Gaussian processes are great for time series forecasting. The time series does not have to be regular — ‘missing data’ is not an issue. A kernel can be chosen to express trend, seasonality, various degrees of smoothness, non-stationarity. External predictors can be added as input dimensions. A prior can be chosen to provide a reasonable forecast when little or even no data is available.

However, behind the Gaussian process stands an assumption
that all observations come from a Gaussian distribution with
constant noise and the mean lying on a smooth function of time.
If the distribution of observations is multimodal or if
observations at some times are noiser than at others, the
Gaussian process does not provide an accurate forecast. For a
stock Gaussian process, observations from alternating modes or
with high noise are *outliers*, that is, data points which only
make the forecast worse rather than improve it.

One such case is forecasting of *visit value* in revenue
attribution for online content. Visit value is the revenue
a single visitor brings to the content provider. A noisy
measurement of visit value is obtained by dividing the revenue
by the number of visits over a fixed time interval, for example,
over an hour. Then, based on these measurements, a forecast of
the visit value is computed. The forecast is the mean and the
standard error of the average visit value at a future time.
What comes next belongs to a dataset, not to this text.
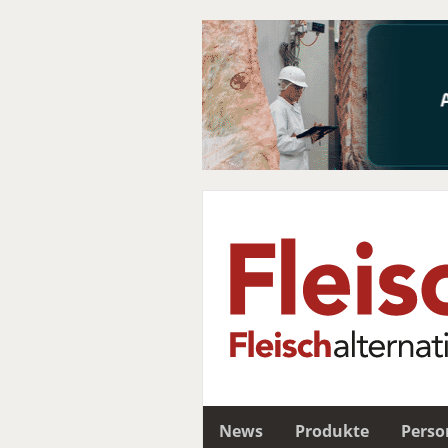
News
Produkte
Perso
**Figure 1. Visit value forecasting with Gaussian process**

If the forecast is consistent, approximately 67% of future observations fall within the standard error of the mean. In Figure 1 almost all of observations are within the standard error range, which suggests that the standard error is overestimated. Still, some of the observations which fall outside the standard error range are due to unusual spikes in the observed visit value, either during the preceding hour or on the same hour a day before (the model accounts for daily seasonality). Apparently, some noisy observations negatively affect the quality of forecasting. If we could filter them out or diminish their influence on the overall trend, we would be able to improve forecasting accuracy.

The problem of outliers and varying noise in Gaussian processes
is not new, and solutions were proposed in the past. One of the
solutions is Student's *t*-processes,
which are similar to Gaussian processes but are based on the
Student's
*t*-distribution
instead of the Gaussian distribution. The Student's
*t*-distribution has a similar bell-like shape but heavier tails,
resulting in unusually deviating measurements having lower
influence on the forecast.

**Figure 2. Student-t distribution with different degrees of
normality ν (from Wikipedia)**

Theoretically, this is a promising solution. There is also an
implementation of Student's *t*-processes in
Python.
Practically though, Student's *t*-processes are not as flexible
in supporting elaborated kernels accounting for different
seasonalities, external predictors, or non-stationarity.
Gaussian processes are also much more widely adopted and better
tested and supported. We would definitely prefer to use Gaussian
processes if we could find a way to accommodate for varying noise.

While in general that would be too much to ask for, in the case of visit value forecasting we know the relative noise of different observations, which is proportional to the number of visits over which the average visit value is estimated: the variance of a visit value estimate over an hour with 10 visits will be ten times higher than over an hour with 100 visits. As usually done with Gaussian processes, we estimate the noise factor by maximizing the likelihood of observations, but for each observation we divide the factor by the number of visits. For forecasting, we multiply the observation noise by the average number of visits per observation.

We implemented this ‘weighted noise’ trick for the scikit-learn version of Gaussian processes, using the WhiteKernel as the starting point and modifying the code to accept observation weights. Figure 3 compares forecasting with fixed (orange) and weighted (green) noise. The weighted noise prediction gives much tighter confidence bounds, while still closely following the dynamics of the average visit value.

**Figure 3. Visit value forecasting with Gaussian process and weighted noise**

This addition took only a couple dozen lines of code, including tests, and greatly improved forecasting accuracy. In this case, a simple solution taking into account the structure of data and the process of data collection gave excellent results at a low development and deployment cost.